I am bad at making a point because it's never anything more than something that doesn'seem to be quit right to me. Calling yourself an atheist has this duality of both acknoweligment and rejection, making it an ideoligy of it's own. There is an ambigiouty to that imho, why take something serious that you don't? I can not shake the feeling that there is a certain need to rediculise people who are religious. I redicule them as well but why are we doing that really, it's no competition
"an interest, a belief, or an activity that is very important to a person or group" I don't know who found this definition, but this can apply to every hobby... Ahhh, perhaps in figurative way, "I swim, this is my religion" kind of...
"But if you claim to be an atheist marxist you should be more aware of the works by those who grounded and further shaped the ideologies in question (namely Lenin)"So many of them, but no thank you. I like to have my own analyse. And the 2 are separated, I am atheist, I am Marxist in how to analyse facts, I am not a atheist Marxist or a Marxist atheist, as you choose. I was atheist much earlier than to be Marxist... And I don't share all Marx's point of view... Too dated, too many mistakes, I choose to like how he analysed.
"Calling yourself an atheist has this duality of both acknoweligment and rejection, making it an ideoligy of it's own" No. Calling myself an atheist is just telling I don't believe in God(s). Period. No ideology in this, just a simple fact. I don't believe in God(s).
Those who can make you believe absurdities can make you commit atrocities. Voltaire.
"I've been in few famous last stands, lad, and they're butcher shops. That's what Blouse's leading you into, mark my words. What'll you lot do then? We've had a few scuffles, but that's not war. Think you'll be man enough to stand, when the metal meets the meat?"
"You did, sarge", said Polly." You said you were in few last stands."
"Yeah, lad. But I was holding the metal"
Sergeant Major Jackrum 10th Light Foot Infantery Regiment "Inns-and-Out"
This is what I've been trying to say.
Lenin is not just one of them. To my mind, if you want to understand better the ways things worked in the USSR in the sphere of ideology (and not only), it is highly advisable to read some Lenin.
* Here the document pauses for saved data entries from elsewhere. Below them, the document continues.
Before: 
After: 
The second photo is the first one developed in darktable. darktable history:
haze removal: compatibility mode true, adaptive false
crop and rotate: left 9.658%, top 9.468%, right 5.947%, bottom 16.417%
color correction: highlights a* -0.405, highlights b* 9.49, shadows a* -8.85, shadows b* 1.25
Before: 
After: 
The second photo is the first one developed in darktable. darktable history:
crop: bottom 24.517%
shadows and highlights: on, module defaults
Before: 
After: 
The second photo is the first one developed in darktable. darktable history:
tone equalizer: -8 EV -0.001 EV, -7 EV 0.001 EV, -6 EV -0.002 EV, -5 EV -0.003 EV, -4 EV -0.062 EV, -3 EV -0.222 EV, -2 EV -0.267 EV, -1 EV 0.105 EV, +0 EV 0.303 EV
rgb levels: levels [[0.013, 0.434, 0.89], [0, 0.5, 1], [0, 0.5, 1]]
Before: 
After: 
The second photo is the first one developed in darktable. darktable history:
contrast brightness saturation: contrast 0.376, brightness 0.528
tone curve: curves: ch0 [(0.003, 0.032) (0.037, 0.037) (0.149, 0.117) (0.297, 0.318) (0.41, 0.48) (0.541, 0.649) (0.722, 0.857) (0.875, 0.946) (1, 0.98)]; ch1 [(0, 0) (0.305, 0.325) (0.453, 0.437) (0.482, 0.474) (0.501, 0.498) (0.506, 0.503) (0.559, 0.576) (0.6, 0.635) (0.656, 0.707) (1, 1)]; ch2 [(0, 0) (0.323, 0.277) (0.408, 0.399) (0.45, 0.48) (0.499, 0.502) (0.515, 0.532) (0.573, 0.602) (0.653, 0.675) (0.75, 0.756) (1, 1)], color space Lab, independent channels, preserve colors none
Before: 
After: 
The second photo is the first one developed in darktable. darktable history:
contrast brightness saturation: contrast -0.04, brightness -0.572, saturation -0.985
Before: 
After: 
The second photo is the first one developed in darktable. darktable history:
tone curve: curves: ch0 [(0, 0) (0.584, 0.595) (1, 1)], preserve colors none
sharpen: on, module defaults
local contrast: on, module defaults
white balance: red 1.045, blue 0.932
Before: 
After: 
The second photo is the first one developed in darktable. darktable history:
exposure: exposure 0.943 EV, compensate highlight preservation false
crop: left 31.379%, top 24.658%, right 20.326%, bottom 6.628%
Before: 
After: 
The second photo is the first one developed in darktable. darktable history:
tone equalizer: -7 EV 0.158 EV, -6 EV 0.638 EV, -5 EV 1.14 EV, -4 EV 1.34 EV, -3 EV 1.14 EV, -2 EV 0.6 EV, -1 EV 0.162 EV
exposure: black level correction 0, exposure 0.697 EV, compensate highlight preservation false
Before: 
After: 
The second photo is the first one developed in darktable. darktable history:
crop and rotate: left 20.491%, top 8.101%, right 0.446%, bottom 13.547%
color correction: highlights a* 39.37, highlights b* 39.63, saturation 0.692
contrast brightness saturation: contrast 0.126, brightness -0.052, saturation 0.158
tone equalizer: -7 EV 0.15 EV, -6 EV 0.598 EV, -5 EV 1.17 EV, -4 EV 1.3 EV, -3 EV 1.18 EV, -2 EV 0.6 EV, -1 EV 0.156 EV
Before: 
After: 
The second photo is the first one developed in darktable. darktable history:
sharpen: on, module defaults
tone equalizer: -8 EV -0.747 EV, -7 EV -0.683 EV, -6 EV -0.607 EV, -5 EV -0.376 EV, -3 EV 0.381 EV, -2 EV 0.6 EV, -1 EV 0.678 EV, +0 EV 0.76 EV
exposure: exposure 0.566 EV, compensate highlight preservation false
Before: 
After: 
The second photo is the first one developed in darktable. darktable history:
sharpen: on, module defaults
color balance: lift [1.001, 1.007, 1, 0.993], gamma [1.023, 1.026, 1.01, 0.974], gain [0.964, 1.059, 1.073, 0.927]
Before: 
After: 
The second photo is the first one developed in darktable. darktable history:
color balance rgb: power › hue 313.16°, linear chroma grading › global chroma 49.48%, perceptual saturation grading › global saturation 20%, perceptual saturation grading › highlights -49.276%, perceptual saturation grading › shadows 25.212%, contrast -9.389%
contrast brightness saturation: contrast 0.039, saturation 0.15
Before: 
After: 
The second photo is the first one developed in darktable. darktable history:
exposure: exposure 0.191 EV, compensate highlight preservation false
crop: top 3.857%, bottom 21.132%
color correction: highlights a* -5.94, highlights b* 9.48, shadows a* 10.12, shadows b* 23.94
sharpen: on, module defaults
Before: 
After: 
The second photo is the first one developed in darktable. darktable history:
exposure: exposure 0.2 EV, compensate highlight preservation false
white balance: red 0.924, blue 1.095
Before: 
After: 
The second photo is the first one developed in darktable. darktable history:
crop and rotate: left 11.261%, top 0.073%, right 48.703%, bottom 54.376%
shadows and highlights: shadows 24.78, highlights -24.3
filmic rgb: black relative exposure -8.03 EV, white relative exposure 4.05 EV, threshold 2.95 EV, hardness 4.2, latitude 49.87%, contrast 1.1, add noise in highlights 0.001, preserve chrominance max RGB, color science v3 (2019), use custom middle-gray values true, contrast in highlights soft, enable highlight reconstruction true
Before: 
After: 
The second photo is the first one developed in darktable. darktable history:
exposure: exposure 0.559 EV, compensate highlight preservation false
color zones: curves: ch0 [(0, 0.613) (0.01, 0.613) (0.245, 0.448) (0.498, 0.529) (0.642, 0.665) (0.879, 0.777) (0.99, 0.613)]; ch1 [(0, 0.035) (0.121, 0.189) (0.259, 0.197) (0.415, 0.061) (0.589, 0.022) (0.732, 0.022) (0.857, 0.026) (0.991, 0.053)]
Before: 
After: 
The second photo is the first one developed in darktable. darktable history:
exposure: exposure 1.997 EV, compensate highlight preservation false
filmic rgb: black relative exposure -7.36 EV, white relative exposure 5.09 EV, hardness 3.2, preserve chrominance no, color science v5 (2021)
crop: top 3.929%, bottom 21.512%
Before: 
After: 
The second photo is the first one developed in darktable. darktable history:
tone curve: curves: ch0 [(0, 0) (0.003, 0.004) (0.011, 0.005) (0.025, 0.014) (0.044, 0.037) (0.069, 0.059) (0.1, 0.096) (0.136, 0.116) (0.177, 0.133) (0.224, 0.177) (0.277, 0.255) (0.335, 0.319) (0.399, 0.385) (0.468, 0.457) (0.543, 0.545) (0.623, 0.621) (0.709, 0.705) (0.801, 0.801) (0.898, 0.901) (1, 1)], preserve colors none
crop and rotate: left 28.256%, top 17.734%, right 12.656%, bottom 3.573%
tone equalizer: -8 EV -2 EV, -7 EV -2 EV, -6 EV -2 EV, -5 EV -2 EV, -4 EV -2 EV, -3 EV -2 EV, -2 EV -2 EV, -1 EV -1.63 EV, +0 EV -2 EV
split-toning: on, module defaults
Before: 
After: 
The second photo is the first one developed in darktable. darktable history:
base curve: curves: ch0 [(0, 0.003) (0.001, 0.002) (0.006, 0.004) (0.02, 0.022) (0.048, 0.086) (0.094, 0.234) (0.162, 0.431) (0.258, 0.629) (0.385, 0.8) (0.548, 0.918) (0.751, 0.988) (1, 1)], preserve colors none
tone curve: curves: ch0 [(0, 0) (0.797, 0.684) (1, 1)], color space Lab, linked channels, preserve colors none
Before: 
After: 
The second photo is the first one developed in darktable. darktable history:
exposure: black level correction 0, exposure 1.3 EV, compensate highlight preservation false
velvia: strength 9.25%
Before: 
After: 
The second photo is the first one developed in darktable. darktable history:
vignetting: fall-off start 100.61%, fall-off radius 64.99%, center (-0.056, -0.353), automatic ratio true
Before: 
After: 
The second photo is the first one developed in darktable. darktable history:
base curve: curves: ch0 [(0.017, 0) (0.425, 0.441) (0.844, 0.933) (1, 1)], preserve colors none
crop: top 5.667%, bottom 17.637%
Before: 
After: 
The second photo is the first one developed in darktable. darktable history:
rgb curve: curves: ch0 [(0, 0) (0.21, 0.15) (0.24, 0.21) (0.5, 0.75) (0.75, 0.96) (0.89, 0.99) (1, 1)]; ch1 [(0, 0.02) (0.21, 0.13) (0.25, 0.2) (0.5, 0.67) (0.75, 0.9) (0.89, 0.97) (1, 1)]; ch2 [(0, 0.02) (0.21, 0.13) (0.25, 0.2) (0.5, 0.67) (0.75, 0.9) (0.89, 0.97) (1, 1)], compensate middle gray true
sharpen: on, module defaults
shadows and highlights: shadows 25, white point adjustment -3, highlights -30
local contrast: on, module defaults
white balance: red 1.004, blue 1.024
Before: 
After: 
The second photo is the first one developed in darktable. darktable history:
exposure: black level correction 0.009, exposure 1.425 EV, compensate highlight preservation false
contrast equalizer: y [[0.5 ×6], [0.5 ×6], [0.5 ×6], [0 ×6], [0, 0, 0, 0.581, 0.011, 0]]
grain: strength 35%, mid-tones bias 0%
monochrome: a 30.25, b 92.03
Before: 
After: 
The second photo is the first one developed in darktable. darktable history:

Then you can't claim to be a marxist. Analysing is the way of working with facts, not the system of views/ideology that marxism is. It is like calling someone a Christian because he likes the metaphors Christ used in his speeches.
Marxism is a believe in an invetable outcome, facts don't really matter as they are nothing but an indication of what might happen later. That's a rather radical thought for historians who insist there is nothing to learn from history, or predict
Last edited by Fragony; 04-14-2016 at 11:15.
"not the system of views/ideology that marxism is" Hmm, not sure you read Marx, or you understand Marx.
"This is what I've been trying to say." Perhaps, but it not what the author you quote was saying, as he refers few times to religious vocabulary...
"To my mind, if you want to understand better the ways things worked in the USSR in the sphere of ideology (and not only), it is highly advisable to read some Lenin." Probably, but I was never really interested in the exercise. Facts are better, apparently, the USSR constitution was one of the best, was just not applied. So, speeches and books.... In my mind, Lenin was the guy who opened the door to Stalin (and Trotsky was not better). The Soviets killed the Revolution... But this is not based on knowledge, more on feelings backed-up by history of the Russian Revolution at university...
What you have to understand is, as French, we have our own socialist and anarchist thinkers and theoreticians. We don't really so heavily on others experience, and Marx stays what he was, a theorist who first explored history to try to explain how societies work. In it in this term I am a Marxist. Go from the fact and try to explain others facts. This help in order to understand deep movements in and of history. Of course, Marx being a man of the XIX century, was not aware of some facts, as sociology, demography and anthropology can now deliver. He was convinced the revolution would come from industrialised countries when in fact, both successful revolutions came from 2 countries deep in peasantry and politically unaware, Russia and China.
Those who can make you believe absurdities can make you commit atrocities. Voltaire.
"I've been in few famous last stands, lad, and they're butcher shops. That's what Blouse's leading you into, mark my words. What'll you lot do then? We've had a few scuffles, but that's not war. Think you'll be man enough to stand, when the metal meets the meat?"
"You did, sarge", said Polly." You said you were in few last stands."
"Yeah, lad. But I was holding the metal"
Sergeant Major Jackrum 10th Light Foot Infantery Regiment "Inns-and-Out"
I read some, but more saw it related or interpreted by Lenin.
Once you broach a metaphor you may expand it. This is what the author did trying to explain the idelogy in the USSR.
Taking a fact and trying to explain other facts by referring to it is called logics. You can apply it without being a marxist.